> _Short task 1_:
Answer these about the TRIM support message:
(a) What date and time are shown for Kostik Belousov's post?
(b) Who wrote on Wed, Dec 08, 2010 at 02:23:52PM -0800?
(c) Who is named on the To line of the quoted header?
> _Short task 2_: Copy out the stretch of the TRIM support message from "On Wed, Dec" through "Re: TRIM support for UFS?", swapping "Subject" for "Topic".

> _Extracted text_:

▬▬▬▬▬▬▬▬▬▬

TRIM support for UFS?

Kostik Belousov kostikbel at gmail.com
Wed Dec 8 22:53:57 UTC 2010


On Wed, Dec 08, 2010 at 02:23:52PM -0800, Kirk McKusick wrote:
> > Date: Wed, 8 Dec 2010 23:49:09 +0200
> > From: Kostik Belousov <kostikbel at gmail.com>
> > To: Julian Elischer <julian at freebsd.org>
> > Cc: freebsd-fs at freebsd.org, pjd at freebsd.org,
> >         Oliver Fromme <olli at lurza.secnetix.de>,
> >         Kirk McKusick <mckusick at mckusick.com>
> > Subject: Re: TRIM support for UFS?

▬▬▬▬▬▬▬▬▬▬

> _Raw data_:
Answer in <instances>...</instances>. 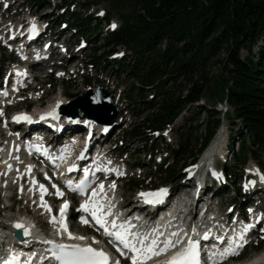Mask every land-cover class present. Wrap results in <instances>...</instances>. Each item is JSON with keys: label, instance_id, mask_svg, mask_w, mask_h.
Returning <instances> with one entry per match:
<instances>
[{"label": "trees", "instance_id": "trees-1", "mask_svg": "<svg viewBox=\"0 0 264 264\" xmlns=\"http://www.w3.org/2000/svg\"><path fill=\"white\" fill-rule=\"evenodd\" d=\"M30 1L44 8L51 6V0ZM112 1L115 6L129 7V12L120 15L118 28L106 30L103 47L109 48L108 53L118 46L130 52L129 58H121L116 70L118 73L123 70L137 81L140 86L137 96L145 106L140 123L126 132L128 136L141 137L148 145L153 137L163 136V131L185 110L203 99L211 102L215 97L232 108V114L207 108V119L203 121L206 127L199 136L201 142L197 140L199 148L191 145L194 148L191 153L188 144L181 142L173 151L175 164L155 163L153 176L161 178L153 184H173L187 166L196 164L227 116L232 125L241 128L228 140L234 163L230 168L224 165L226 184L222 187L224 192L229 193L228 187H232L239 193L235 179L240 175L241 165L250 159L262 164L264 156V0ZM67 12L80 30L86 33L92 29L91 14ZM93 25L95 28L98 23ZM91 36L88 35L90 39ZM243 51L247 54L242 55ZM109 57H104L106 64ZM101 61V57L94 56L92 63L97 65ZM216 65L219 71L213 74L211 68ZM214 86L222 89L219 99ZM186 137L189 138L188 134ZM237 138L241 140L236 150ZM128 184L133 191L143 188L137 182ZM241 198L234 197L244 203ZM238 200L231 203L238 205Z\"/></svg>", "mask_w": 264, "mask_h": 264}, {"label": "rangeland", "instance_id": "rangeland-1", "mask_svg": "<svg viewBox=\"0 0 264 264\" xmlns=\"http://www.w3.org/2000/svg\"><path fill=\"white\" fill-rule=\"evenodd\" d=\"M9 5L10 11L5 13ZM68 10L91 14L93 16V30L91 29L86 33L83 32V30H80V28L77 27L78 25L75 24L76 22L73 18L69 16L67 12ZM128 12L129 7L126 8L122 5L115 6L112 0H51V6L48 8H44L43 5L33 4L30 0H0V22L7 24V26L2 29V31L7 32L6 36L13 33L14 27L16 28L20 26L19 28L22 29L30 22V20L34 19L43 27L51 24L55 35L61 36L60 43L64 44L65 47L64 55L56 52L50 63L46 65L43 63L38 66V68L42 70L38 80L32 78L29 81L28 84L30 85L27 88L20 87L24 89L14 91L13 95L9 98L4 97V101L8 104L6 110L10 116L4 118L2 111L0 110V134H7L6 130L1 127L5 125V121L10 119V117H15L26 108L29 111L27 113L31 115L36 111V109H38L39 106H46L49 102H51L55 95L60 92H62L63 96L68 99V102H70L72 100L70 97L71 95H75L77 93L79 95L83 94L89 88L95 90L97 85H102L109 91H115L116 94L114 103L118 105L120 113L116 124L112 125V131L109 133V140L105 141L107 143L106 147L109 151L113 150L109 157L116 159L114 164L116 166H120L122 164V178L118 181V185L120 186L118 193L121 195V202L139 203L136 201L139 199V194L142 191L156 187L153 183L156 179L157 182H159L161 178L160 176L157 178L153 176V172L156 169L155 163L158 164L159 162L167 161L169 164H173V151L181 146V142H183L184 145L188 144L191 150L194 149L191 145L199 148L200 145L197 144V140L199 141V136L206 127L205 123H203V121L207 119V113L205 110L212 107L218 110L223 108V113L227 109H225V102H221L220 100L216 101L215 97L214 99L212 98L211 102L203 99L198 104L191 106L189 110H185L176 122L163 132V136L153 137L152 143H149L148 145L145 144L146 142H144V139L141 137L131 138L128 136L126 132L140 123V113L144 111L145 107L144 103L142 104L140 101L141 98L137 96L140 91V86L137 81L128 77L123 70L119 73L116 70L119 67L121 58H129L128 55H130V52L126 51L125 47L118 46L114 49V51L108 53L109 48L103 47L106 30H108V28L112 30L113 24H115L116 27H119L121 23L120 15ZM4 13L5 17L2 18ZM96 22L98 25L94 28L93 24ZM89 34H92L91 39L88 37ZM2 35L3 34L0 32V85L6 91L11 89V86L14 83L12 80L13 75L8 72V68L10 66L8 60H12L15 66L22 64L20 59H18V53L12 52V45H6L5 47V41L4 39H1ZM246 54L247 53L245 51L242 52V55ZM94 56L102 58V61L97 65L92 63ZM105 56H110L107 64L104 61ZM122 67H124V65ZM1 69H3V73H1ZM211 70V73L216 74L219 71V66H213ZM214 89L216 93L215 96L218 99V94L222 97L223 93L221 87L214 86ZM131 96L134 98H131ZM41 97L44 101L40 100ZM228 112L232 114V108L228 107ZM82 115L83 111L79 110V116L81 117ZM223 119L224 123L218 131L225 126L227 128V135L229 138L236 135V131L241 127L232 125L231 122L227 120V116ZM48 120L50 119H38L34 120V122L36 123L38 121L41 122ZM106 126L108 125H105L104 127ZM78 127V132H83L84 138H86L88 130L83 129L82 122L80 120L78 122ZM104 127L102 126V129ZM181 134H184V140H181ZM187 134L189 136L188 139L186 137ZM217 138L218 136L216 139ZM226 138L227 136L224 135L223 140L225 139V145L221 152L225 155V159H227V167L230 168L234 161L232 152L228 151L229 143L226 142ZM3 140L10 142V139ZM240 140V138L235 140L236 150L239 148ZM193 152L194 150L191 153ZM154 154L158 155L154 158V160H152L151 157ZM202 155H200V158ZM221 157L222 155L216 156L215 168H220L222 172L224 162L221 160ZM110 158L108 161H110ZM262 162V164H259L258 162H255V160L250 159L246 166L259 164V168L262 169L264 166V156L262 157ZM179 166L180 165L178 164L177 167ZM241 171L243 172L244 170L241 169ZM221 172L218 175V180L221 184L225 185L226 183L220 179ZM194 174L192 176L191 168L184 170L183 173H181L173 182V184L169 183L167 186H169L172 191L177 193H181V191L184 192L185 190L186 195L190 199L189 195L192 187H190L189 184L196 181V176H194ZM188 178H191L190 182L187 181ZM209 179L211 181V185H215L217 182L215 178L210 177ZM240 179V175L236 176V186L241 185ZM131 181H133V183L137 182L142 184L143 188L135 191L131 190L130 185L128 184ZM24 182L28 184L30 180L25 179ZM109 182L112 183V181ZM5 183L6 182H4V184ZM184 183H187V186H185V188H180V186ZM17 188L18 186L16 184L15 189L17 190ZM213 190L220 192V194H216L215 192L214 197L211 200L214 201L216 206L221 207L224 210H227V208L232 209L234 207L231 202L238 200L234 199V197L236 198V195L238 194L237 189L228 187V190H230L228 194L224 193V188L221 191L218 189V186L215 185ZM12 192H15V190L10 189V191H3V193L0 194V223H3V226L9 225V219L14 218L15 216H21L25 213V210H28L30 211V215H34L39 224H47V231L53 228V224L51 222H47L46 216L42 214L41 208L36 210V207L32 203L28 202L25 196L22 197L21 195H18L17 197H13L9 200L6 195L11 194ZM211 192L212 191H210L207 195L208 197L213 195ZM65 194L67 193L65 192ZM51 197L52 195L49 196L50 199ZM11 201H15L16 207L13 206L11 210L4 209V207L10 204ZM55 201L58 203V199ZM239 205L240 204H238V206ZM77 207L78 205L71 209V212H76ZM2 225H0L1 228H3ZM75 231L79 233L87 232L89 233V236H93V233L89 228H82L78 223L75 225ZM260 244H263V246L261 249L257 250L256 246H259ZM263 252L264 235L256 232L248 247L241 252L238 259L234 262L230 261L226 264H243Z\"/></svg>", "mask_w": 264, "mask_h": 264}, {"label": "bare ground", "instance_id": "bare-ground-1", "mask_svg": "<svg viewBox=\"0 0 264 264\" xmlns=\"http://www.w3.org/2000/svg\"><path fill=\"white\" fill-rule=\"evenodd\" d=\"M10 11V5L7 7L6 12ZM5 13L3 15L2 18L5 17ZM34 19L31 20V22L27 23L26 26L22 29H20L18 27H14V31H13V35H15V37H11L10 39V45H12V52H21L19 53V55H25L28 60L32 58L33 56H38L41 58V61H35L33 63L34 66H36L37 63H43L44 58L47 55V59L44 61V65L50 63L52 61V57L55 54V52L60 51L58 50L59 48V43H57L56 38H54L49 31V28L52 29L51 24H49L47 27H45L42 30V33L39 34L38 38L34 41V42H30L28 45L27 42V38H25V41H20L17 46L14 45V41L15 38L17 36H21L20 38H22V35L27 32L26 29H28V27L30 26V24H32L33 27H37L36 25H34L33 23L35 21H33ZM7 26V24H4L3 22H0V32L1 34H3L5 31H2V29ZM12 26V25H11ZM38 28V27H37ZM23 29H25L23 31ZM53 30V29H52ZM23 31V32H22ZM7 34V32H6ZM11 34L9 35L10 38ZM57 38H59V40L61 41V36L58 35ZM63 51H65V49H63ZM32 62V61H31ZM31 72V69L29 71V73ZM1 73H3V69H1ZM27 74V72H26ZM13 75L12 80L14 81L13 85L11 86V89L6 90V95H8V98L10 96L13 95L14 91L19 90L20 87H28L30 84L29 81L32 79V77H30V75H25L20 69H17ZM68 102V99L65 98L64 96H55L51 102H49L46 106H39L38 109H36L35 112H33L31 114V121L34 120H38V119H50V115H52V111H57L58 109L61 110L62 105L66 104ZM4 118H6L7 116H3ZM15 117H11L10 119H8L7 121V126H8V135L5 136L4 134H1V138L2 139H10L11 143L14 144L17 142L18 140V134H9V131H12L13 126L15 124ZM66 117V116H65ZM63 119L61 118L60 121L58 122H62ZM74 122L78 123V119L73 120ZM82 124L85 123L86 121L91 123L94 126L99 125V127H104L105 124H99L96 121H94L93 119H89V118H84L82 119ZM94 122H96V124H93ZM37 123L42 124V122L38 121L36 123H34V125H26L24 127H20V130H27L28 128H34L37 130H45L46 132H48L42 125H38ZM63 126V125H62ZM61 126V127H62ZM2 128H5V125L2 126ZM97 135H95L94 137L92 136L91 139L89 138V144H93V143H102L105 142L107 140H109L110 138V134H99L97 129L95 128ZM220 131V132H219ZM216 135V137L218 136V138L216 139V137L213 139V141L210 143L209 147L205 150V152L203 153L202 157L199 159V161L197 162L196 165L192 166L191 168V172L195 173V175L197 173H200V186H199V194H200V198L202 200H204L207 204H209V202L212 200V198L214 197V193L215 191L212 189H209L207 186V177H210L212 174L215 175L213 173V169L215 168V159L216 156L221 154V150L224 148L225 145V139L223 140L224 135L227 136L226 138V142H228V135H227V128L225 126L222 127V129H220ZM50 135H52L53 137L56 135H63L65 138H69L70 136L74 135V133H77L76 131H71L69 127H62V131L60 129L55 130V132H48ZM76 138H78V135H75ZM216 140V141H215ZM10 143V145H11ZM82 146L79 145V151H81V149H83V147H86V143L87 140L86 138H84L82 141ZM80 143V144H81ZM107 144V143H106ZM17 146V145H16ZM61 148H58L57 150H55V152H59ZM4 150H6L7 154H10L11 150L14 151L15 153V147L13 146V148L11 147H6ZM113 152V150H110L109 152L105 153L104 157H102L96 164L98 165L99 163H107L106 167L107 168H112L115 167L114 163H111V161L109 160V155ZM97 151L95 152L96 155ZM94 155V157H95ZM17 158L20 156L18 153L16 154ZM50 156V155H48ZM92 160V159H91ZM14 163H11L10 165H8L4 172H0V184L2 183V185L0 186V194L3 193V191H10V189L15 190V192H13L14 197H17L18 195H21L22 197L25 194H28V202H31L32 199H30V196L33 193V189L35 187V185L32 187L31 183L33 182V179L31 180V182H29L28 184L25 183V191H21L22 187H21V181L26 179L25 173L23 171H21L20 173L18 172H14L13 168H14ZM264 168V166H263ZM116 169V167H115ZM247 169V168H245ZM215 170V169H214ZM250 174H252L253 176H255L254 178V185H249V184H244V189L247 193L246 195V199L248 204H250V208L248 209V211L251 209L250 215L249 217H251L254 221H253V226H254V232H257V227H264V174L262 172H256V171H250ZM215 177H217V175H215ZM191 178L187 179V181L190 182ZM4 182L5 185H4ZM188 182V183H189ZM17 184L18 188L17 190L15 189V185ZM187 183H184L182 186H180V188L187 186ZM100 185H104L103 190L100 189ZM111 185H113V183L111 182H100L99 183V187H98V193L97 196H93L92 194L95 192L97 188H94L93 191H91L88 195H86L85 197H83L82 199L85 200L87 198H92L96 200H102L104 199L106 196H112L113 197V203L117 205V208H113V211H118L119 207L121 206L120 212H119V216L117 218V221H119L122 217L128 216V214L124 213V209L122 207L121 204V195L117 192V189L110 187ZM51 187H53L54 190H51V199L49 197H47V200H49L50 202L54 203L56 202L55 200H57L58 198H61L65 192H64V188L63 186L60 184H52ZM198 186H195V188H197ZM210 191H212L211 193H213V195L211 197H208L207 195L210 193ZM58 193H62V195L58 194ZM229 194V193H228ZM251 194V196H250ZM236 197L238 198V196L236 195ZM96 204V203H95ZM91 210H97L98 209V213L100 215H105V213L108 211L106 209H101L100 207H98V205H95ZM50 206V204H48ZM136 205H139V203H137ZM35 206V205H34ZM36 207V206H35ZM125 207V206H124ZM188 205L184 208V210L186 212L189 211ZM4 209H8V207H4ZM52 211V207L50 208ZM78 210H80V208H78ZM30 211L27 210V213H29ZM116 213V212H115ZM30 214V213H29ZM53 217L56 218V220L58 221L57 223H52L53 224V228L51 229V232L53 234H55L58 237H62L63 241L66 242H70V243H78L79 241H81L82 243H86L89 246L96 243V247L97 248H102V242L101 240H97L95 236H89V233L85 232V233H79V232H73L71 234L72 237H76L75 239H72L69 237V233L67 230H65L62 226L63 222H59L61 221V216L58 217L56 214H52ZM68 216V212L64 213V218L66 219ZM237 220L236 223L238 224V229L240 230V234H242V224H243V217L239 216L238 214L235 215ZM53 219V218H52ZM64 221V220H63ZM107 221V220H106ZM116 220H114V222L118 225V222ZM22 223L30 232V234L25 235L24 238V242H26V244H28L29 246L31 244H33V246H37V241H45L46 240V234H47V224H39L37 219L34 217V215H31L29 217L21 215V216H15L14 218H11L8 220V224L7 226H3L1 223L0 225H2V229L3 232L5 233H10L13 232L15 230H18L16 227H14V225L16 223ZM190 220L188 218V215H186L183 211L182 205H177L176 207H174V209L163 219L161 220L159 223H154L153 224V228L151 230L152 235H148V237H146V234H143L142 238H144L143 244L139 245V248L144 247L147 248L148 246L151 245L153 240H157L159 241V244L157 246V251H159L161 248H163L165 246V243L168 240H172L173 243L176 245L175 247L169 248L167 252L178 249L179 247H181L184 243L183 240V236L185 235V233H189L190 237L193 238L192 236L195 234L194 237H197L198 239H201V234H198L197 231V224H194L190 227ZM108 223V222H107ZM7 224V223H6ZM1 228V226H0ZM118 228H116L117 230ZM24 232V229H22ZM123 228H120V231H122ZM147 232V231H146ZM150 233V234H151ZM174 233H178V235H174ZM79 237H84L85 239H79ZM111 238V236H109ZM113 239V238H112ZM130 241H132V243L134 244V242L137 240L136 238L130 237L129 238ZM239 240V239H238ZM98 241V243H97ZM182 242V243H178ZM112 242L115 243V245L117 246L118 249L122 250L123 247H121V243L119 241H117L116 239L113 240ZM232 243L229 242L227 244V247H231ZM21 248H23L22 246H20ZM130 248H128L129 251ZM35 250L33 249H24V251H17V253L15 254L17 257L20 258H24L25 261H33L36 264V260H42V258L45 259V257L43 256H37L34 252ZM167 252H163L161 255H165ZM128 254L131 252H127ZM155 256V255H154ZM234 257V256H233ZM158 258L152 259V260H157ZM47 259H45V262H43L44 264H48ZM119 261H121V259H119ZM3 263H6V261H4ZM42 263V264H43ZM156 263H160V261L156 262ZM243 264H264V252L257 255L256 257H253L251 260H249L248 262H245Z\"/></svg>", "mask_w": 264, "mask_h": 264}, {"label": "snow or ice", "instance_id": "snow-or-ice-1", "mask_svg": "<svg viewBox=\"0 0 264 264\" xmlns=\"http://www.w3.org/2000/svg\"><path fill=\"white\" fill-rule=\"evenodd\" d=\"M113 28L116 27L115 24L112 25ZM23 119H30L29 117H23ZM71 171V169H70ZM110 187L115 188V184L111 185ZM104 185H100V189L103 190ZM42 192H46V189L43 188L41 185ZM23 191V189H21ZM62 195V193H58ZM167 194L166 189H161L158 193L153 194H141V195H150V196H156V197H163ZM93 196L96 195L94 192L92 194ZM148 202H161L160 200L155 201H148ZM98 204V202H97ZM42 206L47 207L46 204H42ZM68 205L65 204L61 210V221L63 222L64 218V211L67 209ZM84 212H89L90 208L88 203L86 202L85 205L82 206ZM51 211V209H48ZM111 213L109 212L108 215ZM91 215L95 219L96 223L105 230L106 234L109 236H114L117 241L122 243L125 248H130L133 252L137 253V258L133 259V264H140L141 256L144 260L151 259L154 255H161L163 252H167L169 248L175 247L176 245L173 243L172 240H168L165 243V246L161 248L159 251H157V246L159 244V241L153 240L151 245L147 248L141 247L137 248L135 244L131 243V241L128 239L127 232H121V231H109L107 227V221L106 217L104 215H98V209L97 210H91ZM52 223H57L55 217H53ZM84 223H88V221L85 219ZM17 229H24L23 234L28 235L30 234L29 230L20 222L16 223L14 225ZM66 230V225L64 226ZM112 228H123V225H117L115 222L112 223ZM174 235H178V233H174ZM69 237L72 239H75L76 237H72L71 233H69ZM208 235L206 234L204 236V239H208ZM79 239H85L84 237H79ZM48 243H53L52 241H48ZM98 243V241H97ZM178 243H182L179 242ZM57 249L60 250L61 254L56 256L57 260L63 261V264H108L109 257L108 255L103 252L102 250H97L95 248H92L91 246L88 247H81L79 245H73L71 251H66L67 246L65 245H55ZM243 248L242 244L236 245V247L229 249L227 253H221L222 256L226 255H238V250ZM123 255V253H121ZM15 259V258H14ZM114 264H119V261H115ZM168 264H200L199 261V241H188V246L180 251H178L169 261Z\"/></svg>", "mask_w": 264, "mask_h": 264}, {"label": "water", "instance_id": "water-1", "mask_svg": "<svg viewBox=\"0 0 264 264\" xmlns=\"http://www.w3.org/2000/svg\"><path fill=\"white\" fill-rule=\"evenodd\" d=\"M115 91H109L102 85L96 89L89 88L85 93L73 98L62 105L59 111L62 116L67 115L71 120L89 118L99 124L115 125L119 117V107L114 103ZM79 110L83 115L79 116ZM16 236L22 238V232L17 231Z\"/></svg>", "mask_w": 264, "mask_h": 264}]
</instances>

▬▬▬▬▬▬▬▬▬▬

> _Task response 1_:
(a) Wed Dec 8 22:53:57 UTC 2010
(b) Kirk McKusick
(c) Julian Elischer

> _Task response 2_:
On Wed, Dec 08, 2010 at 02:23:52PM -0800, Kirk McKusick wrote:
> > Date: Wed, 8 Dec 2010 23:49:09 +0200
> > From: Kostik Belousov <kostikbel at gmail.com>
> > To: Julian Elischer <julian at freebsd.org>
> > Cc: freebsd-fs at freebsd.org, pjd at freebsd.org,
> >         Oliver Fromme <olli at lurza.secnetix.de>,
> >         Kirk McKusick <mckusick at mckusick.com>
> > Topic: Re: TRIM support for UFS?